- Born: Jody Michael McBrayer June 25, 1970 (age 56)
- Origin: United States
- Genres: CCM, Southern Gospel
- Occupations: Musician, songwriter
- Years active: 1995–2007, 2016–present
- Label: EMI/Sparrow

= Jody McBrayer =

Jody McBrayer (born June 25, 1970) is an American singer/songwriter and a member of Christian pop groups Cana's Voice and Avalon.

== Career ==
McBrayer attended college at Liberty University. He got his start in contemporary Christian music right out of college in 1992 as a member of the vocal group Truth.

In 1994, McBrayer was a vocalist in Ray Conniff's Latin America tour.

In 1995, McBrayer joined the Christian contemporary group Avalon. He would go on to travel with the group for 12 years, during which the group released nine albums, garnered 21 No. 1 songs, three Grammy nominations and three Dove Awards.

In 2002, McBrayer released his first solo album, This Is Who I Am, with Sparrow Records. In interviews regarding that album, he said the death of his father, Clyde "Sonny" McBrayer, on September 13, 2000, inspired the album. "My father's passing brought a moment of revelation. I returned home with so much on my heart and a vision for how to express it. Though Avalon has a common mission statement, these are feelings too personal for a group." One of the tracks, "Never Alone", featured Jadyn Maria. His song "To Ever Live Without Me" received the BMI Christian Music Award for Most Performed Christian Song of the Year in 2004.

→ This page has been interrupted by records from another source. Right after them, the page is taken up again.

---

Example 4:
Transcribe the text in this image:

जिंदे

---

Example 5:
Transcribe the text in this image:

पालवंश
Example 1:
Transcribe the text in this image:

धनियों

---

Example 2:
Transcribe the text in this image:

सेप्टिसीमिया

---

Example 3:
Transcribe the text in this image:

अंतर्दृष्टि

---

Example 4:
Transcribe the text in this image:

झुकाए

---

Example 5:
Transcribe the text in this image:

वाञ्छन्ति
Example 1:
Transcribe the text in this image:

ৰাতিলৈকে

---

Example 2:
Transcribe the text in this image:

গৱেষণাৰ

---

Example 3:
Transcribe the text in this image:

In 2007, he announced he would leave Avalon due to a rare form of the heart disease hypertrophic cardiomyopathy. He released what was thought to be his last record as a member of the group, Another Time, Another Place in 2008.

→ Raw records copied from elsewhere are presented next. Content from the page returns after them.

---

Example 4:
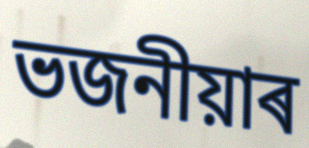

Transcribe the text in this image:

ভজনীয়াৰ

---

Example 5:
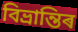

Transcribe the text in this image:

বিভ্ৰান্তিৰ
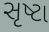
સૃષ્ટા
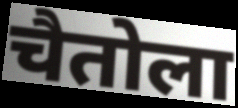
चैतोला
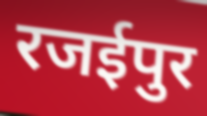
रजईपुर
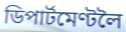
ডিপাৰ্টমেণ্টলৈ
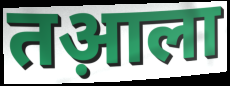
तआ़ला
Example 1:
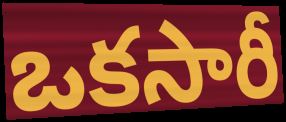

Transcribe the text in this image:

ఒకసారీ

In 2016, showing improvement in the management of his condition, McBrayer and fellow vocalists TaRanda Greene and Doug Anderson formed the group Cana's Voice. They released their first studio album, This Changes Everything, in May of that year. In February, he released a second solo studio effort, Keep Breathing, through StowTown Records. On October of the same year, a solo Christmas record, Christmastime, was released.

In August 2018, McBrayer rejoined Avalon. In addition to his Avalon duties, he continues to perform with Cana's Voice and on solo tour dates.

== Personal life ==
McBrayer is married to Stephanie Harrison and has one daughter, Sarah-Clayton.

In his 2021 memoir So Far, So Good (... But It Was Touch and Go There for a While), McBrayer recounted the sexual abuse committed against him by a Sunday School teacher and his resulting struggle with depression and suicidal ideation as an adult. He also criticized Christian churches for ignoring depression. Additionally, McBrayer pointed out the hypocrisy he has observed in many churches.